In fact, that is the question — from Shakespeare’s Hamlet — that remains more famous than any other line in literature.
And, according to North Carolina Shakespeare Festival Artistic Director Lou Rackoff, that legendary question grows even more significant in a new millennium.
“[Hamlet] seems like … a popular millennium choice,” he says. “I think that’s because the turning of a century is when people, when society, tend[s] to re-evaluate [itself]. It’s a marker on the road of life. I know a lot of people and organizations and governments have used [the millennium] to evaluate where they’re going — and those are some of the themes that are in this play. I think that may be a very strong reason why a lot of Shakespeare festivals have chosen to do it.”

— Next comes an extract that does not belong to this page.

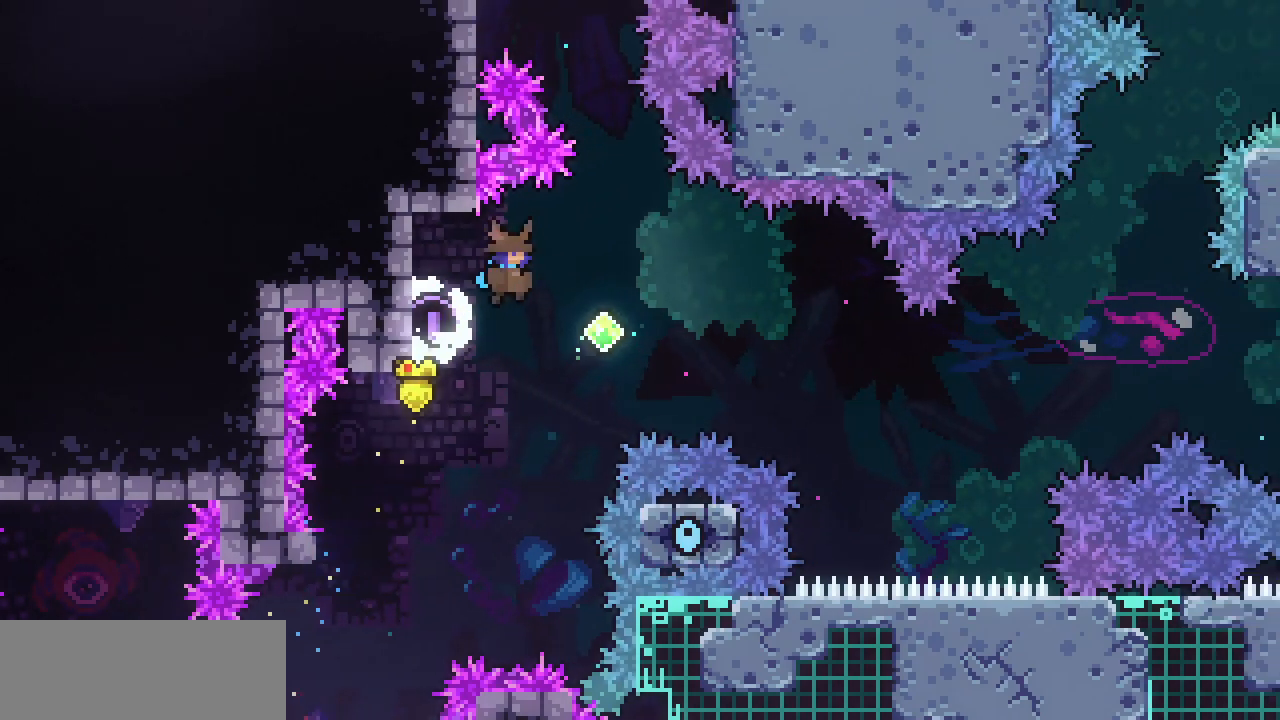
{"keys": ["right"], "events": [[250, "c", "down"], [333, "c", "up"]]}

Rackoff’s group is definitely among them.
“It was one of the things that made the play appeal to me,” he explains. “It seems relevant, and one of the questions that’s asked [in the play] is, when you’re challenged — by responsibility, by your position in life, by the expectations for you, by sudden events that you’ve no control over — can you stand up to that challenge?”
To make its version of the classic tragedy even more applicable to our era, the N.C. Shakespeare Festival adapted its production to a modern setting, giving it greater immediacy and drawing out the play’s more overt pertinent themes. According to Rackoff, doing a contemporary Hamlet was a “collaborative decision between the director, Imre Goldstein, and the design team, in consultation with some of the actors and also in consultation with me.”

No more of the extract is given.